It's still about jobs fifty years after the March on Washington
By Margaret Simms :: August 22nd, 2013
“Originally it was conceived of as a march for jobs.” - Rachelle Horowitz, aide to March on Washington organizer Bayard Rustin, in Smithsonian Magazine.
Fifty years after the March on Washington, one of its most important objectives remains an elusive dream for many African Americans: good jobs.
In many ways, the persistence of racial gaps in employment is a mystery given both the optimism after the March and the many legislative and executive changes put in place after 1963. The Civil Rights Act of 1964 prohibited job discrimination and established the Equal Employment Opportunity Commission to handle employment grievances. It also prohibited discrimination in education, opening up more educational opportunities for African Americans. In addition, President Johnson issued two executive orders reinforcing the job discrimination ban and encouraging firms contracting with the Federal government to act affirmatively to diversify their labor forces.
And, yet, racial gaps in employment persist.
Black workers fared worse during the Great Recession than white workers
The job losses and persistent unemployment that African Americans experienced during the recent recession is typical of their experiences over the past 50 years. At the beginning of the recession, the unemployment rate was 8.2 percent for black men and 6.4 percent for black women, compared with unemployment rates of 3.5 percent for white men and women.
Over the course of the recession, rates for all four groups rose, with the highest unemployment rate for black men coming in early 2011 when it peaked at 18.4 percent (figure 1). And at the end of 2012, a full three years after the recession officially ended, black unemployment rates remained above the rates whites experienced at the height of the recession. The black-white unemployment ratio—that is the ratio of the black unemployment rate to the white unemployment rate—was higher at the end of the 2007-2012 period than it was when unemployment rates were at their highest.
And when African Americans are unemployed, they remain unemployed longer than whites: a median duration of 27.7 weeks compared with 19.7 weeks for whites in 2011, the latest date for which detailed data by race is available.

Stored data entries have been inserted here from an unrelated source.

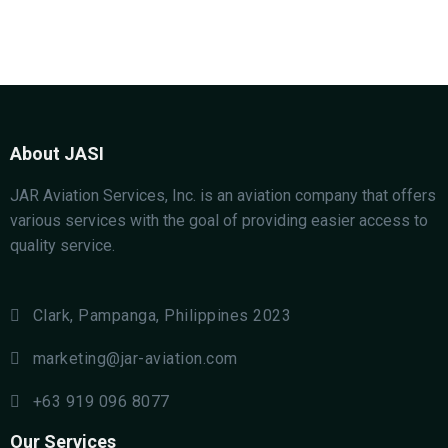
About JASI
JAR Aviation Services, Inc. is an aviation company that offers
various services with the goal of providing easier access to
quality service.
Clark, Pampanga, Philippines 2023
marketing@jar-aviation.com
+63 919 096 8077
Our Services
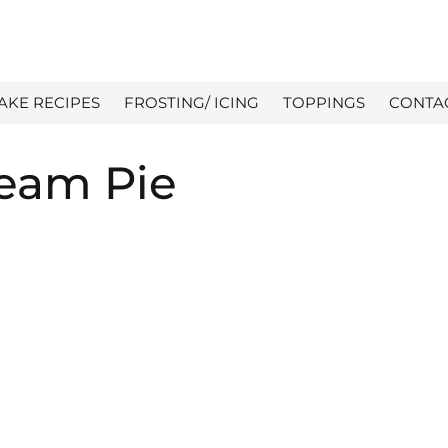
AKE RECIPES
FROSTING/ ICING
TOPPINGS
CONTA
eam Pie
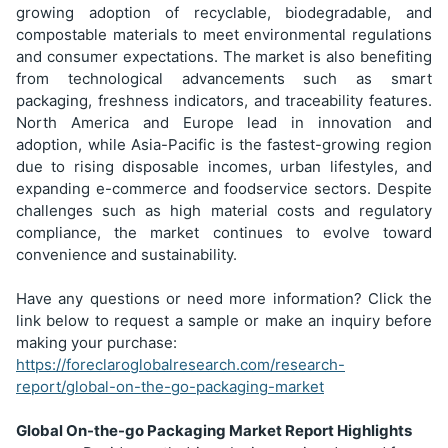
growing adoption of recyclable, biodegradable, and
compostable materials to meet environmental regulations
and consumer expectations. The market is also benefiting
from technological advancements such as smart
packaging, freshness indicators, and traceability features.
North America and Europe lead in innovation and
adoption, while Asia-Pacific is the fastest-growing region
due to rising disposable incomes, urban lifestyles, and
expanding e-commerce and foodservice sectors. Despite
challenges such as high material costs and regulatory
compliance, the market continues to evolve toward
convenience and sustainability.
Have any questions or need more information? Click the
link below to request a sample or make an inquiry before
making your purchase:
https://foreclaroglobalresearch.com/research-
report/global-on-the-go-packaging-market
Global On-the-go Packaging Market Report Highlights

Racial earnings gaps are wider between workers with more education
Through Titles II and VI of the Civil Rights Act, policymakers sought to open the doors of quality education to many African Americans. The Act encouraged desegregation and banned discrimination by institutions receiving federal funds, which includes most colleges and universities because they receive funds directly or in the form of student financial aid. These provisions did help African Americans gain access to institutions of higher learning. And they responded by entering and completing college at higher rates than in prior years.
Increased education should lead to better job opportunities—and it has, when comparing the employment and earnings records of higher-educated African Americans to African Americans with lower levels of education. But when African Americans are compared with whites with similar levels of education, gaps appear at every level of education.
- Unemployment rates are higher and the gaps are larger for black men than for black women (figure 2).
- Median earnings are lower for African Americans at every level of education, with the gaps actually wider for those with more education. For example, an African American man with less than a high school education, working a full-time year-round job, earns about 91 percent of what a similarly educated white man earns. But an African American man with a college education only earns about 82 percent of what a white college-educated man earns.
While the ratios are higher for black women compared with white women, the pattern is similar—more education brings a larger racial gap (figure 3).
Many explanations can be offered to account for the remaining gaps, even after adjusting for educational differences. For example, African Americans live in different communities from whites, which could explain some of the differences. They tend to be younger than white workers, on average, and so would have less experience. They could be more affected by the presence of immigrant workers (whose access to U.S. jobs was made easier by the Civil Rights Act of 1965). But we cannot discount lingering vestiges of discrimination—documented by study after study—that still affect hiring and promotion decisions.
So it is still about jobs: more jobs and better jobs.